* _読む文章_
· · · ·

研究課題
基盤研究(C)
細菌による芳香族炭化水素の初期酸化に関与する芳香環二酸素添加酵素(ジオキシゲナーゼ)は、芳香環に水酸基を位置選択的かつ立体選択的に導入できることから、化学合成が困難な化合物の合成に利用することが可能である。本研究課題では、非天然基質である1-フェニルピラゾール(1PP)及びインダンに多数の変異型ビフェニルジオキシゲナーゼ(BphA)を網羅的に作用させて生成した化合物を検出、同定した。進化分子工学的手法によって既に構築されている20種類のキメラBphAのうち、7種は基質1PPに部位特異的に水酸基が導入されたモノヒドロキシ体ならびにジヒドロキシ体を野生型BphAよりも効率良く生成した。キメラ酵素BphA(2039)による触媒反応で生成した2種の生成物をHRMS分析ならびにNMRによる構造解析により同定した。すべてのキメラBphAによる1PPの変換において、同定された2種の生成物の比はキメラBphA毎に異なっており、特にBphA(2029)及びBphA(2030)はモノヒドロキシ体を多く生成した。さらに、ホモロジーモデリングによって構築したこれらのキメラBphAの立体構造と1PPとの複合体について分子動力学的計算に基づく分子シミュレーションを実施した結果、各々のキメラBphA間の1PPとの反応特異性の違いはBphAのキメラ化に伴う1PPの活性部位への結合様式の変化に起因することが示唆された。同様にして、別の基質インダンに変異型BphAを作用させ、反応生成物1-インダノールを光学異性体分離用カラムを用いたHPLCで分析した。その結果、多くの変異型BphAは、野生型BphAとは異なるエナンチオマー過剰率を与えることを明らかにした。以上のように、変異型BphAを使用することにより、コンビナトリアルな合成の素材となるような希少な芳香族モノヒドロキシ体およびジヒドロキシ体をより効率的に取得できることを実証した。

· · · ·

* _情報を使って_
**1)** 酵素の研究についての文章で、インダンからできた1-インダノールは何を使って分析されましたか。
**2)** 酵素の研究についての文章の「細菌による芳香族炭化水素の初」から「に取得できることを実証した。」までを、全部そのまま書き写してください。
このあとのエントリーは、ここでは使いません。

* _データ一覧_

· · · ·

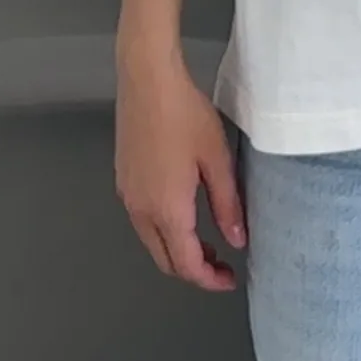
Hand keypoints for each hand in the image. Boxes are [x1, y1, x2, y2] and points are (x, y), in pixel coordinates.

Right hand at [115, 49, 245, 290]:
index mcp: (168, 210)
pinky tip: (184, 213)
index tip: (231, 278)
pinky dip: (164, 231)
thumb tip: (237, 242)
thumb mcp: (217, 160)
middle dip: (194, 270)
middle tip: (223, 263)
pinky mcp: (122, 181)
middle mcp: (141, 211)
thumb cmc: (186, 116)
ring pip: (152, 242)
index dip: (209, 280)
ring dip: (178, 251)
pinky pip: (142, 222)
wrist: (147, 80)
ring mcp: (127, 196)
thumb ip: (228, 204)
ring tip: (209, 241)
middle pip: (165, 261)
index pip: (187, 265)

· · · ·

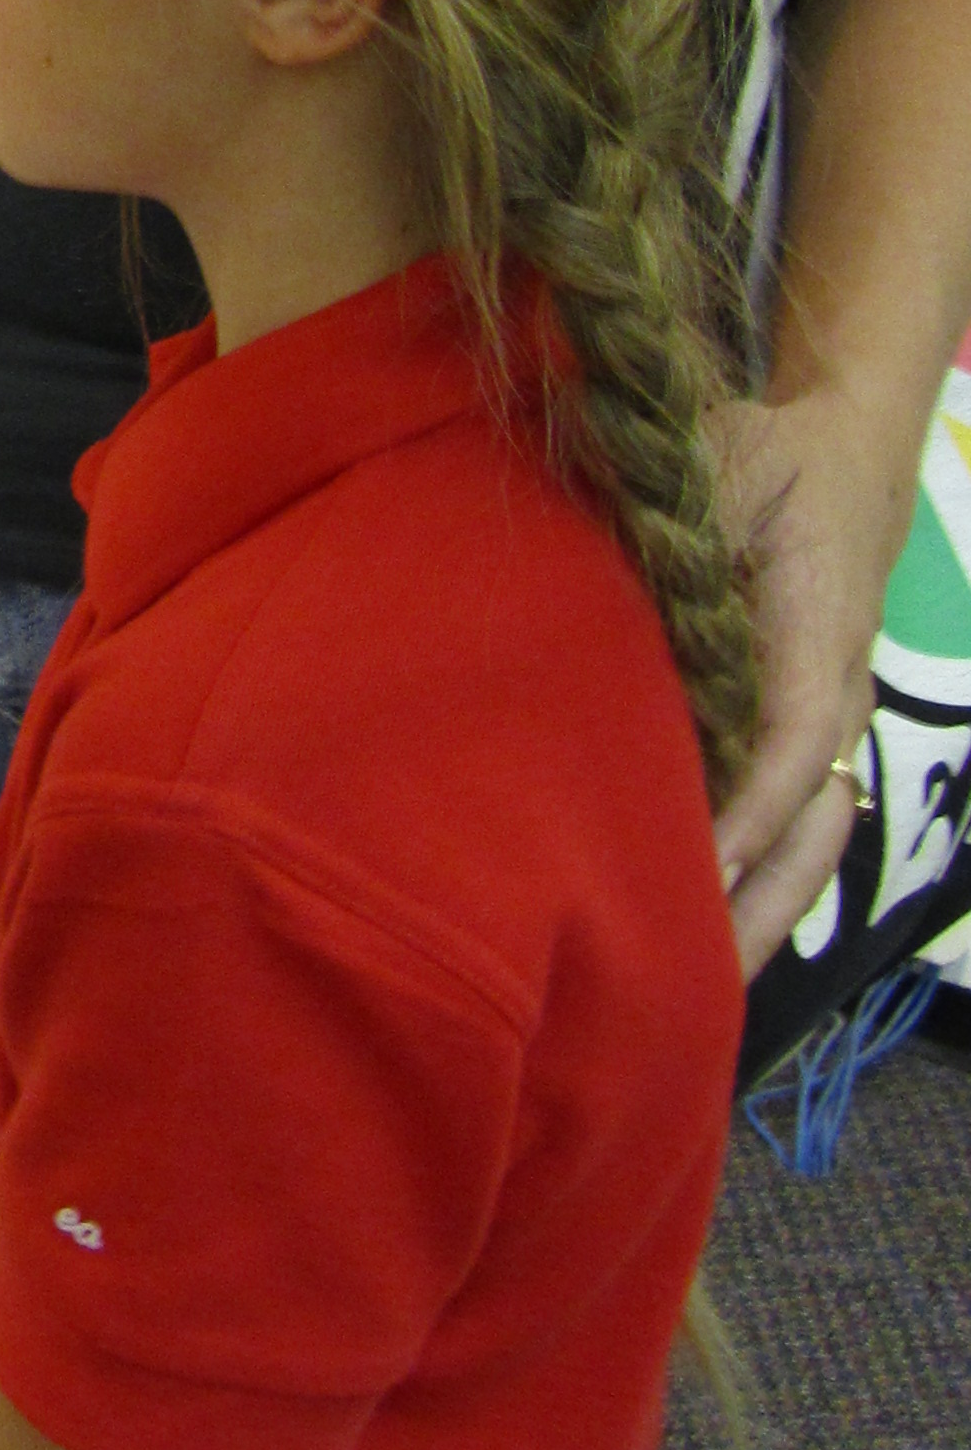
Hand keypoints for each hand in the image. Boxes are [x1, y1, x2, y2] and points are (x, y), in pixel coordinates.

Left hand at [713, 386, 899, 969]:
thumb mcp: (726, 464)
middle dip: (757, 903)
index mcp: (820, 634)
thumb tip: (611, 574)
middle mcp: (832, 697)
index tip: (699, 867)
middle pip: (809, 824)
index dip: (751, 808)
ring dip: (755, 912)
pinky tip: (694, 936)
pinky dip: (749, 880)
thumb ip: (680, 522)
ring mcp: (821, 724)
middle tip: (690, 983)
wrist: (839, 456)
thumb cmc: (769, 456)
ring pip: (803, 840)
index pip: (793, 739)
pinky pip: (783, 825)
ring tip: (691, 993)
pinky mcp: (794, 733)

· · · ·

* _各問の答え_
**1)** 光学異性体分離用カラムを用いたHPLCです。

**2)**
細菌による芳香族炭化水素の初期酸化に関与する芳香環二酸素添加酵素(ジオキシゲナーゼ)は、芳香環に水酸基を位置選択的かつ立体選択的に導入できることから、化学合成が困難な化合物の合成に利用することが可能である。本研究課題では、非天然基質である1-フェニルピラゾール(1PP)及びインダンに多数の変異型ビフェニルジオキシゲナーゼ(BphA)を網羅的に作用させて生成した化合物を検出、同定した。進化分子工学的手法によって既に構築されている20種類のキメラBphAのうち、7種は基質1PPに部位特異的に水酸基が導入されたモノヒドロキシ体ならびにジヒドロキシ体を野生型BphAよりも効率良く生成した。キメラ酵素BphA(2039)による触媒反応で生成した2種の生成物をHRMS分析ならびにNMRによる構造解析により同定した。すべてのキメラBphAによる1PPの変換において、同定された2種の生成物の比はキメラBphA毎に異なっており、特にBphA(2029)及びBphA(2030)はモノヒドロキシ体を多く生成した。さらに、ホモロジーモデリングによって構築したこれらのキメラBphAの立体構造と1PPとの複合体について分子動力学的計算に基づく分子シミュレーションを実施した結果、各々のキメラBphA間の1PPとの反応特異性の違いはBphAのキメラ化に伴う1PPの活性部位への結合様式の変化に起因することが示唆された。同様にして、別の基質インダンに変異型BphAを作用させ、反応生成物1-インダノールを光学異性体分離用カラムを用いたHPLCで分析した。その結果、多くの変異型BphAは、野生型BphAとは異なるエナンチオマー過剰率を与えることを明らかにした。以上のように、変異型BphAを使用することにより、コンビナトリアルな合成の素材となるような希少な芳香族モノヒドロキシ体およびジヒドロキシ体をより効率的に取得できることを実証した。